И я снова выглянул в амбразуру. Гладкое шоссе подымалось на горку и заворачивало в лесок. Асфальт подогрелся солнышком и у заворота дрожал и блестел, как вода. В горку ехала подвода, груженная подтоварником. Телегу тянула худая, заморенная кобыла. Мальчонка-возница, жалея лошадь, спрыгнул с телеги, подвязал вожжи к грядке и шел рядом. Он шел рядом и пересвистывался с птицами. Я глядел на него, пока было видно, потом снова вспомнил про письмо. Под печатными буквами было написано пером, чернилами:
«Здесь собрались колхозники колхоза „Первое мая“ на первое организационное собрание. Председатель колхоза такой-то». Дата стояла — сорок третий год.
Наверное, это был тот самый колхоз, где я останавливался напиться. Там у них срублено на голом месте с десяток новых изб и крыши покрыты дранкой. Но своих огородов еще не развели, все работают на колхоз.
Я поглядел на свое письмо, исписанное с обеих сторон, и решил было взять его себе на память. Но потом увидел, что с краю еще осталось чистое место, достал карандаш и написал меленько, чтобы уместилось:
«Шел домой с фронта. Зашел переобуться. Зашел печальный — вышел веселый…»

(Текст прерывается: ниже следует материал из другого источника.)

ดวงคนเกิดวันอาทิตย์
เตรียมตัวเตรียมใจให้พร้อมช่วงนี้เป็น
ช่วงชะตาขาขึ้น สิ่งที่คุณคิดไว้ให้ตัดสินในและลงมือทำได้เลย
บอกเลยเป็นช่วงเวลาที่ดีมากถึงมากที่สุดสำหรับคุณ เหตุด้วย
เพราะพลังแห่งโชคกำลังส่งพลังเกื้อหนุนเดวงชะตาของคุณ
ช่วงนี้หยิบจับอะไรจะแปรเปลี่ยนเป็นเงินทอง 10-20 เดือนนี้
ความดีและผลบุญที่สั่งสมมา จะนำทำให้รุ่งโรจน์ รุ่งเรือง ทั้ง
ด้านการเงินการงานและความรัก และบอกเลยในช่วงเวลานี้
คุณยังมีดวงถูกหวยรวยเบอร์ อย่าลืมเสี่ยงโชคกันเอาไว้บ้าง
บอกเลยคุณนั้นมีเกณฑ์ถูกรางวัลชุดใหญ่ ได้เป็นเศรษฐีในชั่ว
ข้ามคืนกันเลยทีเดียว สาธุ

Хотел писать дальше — бумага кончилась. Сложил я письмо, как оно было сложено, положил в железную банку и запрятал банку обратно в щелку. Запрятал поглубже в щелку — и пошел.
Шагаю я по шоссе, отбиваю каблуками километр за километром, и светла мне кажется наша земля и приветлива. А тут еще дождик пролился, и встала радуга, и вкусно запахла глина. Идти стало легче. Иду я и радуюсь за свой старый дот. Ставили мы его для боя, а он после того боя долго еще людям честную службу служил. И девчатам нашим, и колхозникам… Да разве узнаешь теперь, сколько их там перебывало, под его надежным крылом, кто не нашел банки да не написал ничего.
А ведь если глубже подумать — и я не больно старый. Вон как ноги идут. А если побриться, так и вовсе с молодым сравняюсь. Еще много добрых людей возле меня обогреется. Рано мне в землю глядеть. Поскольку вышла мне не демобилизация, а мобилизация в большую гражданскую жизнь. Вот какой вывод я сделал сам для себя, побывавши в старом, позабытом доте.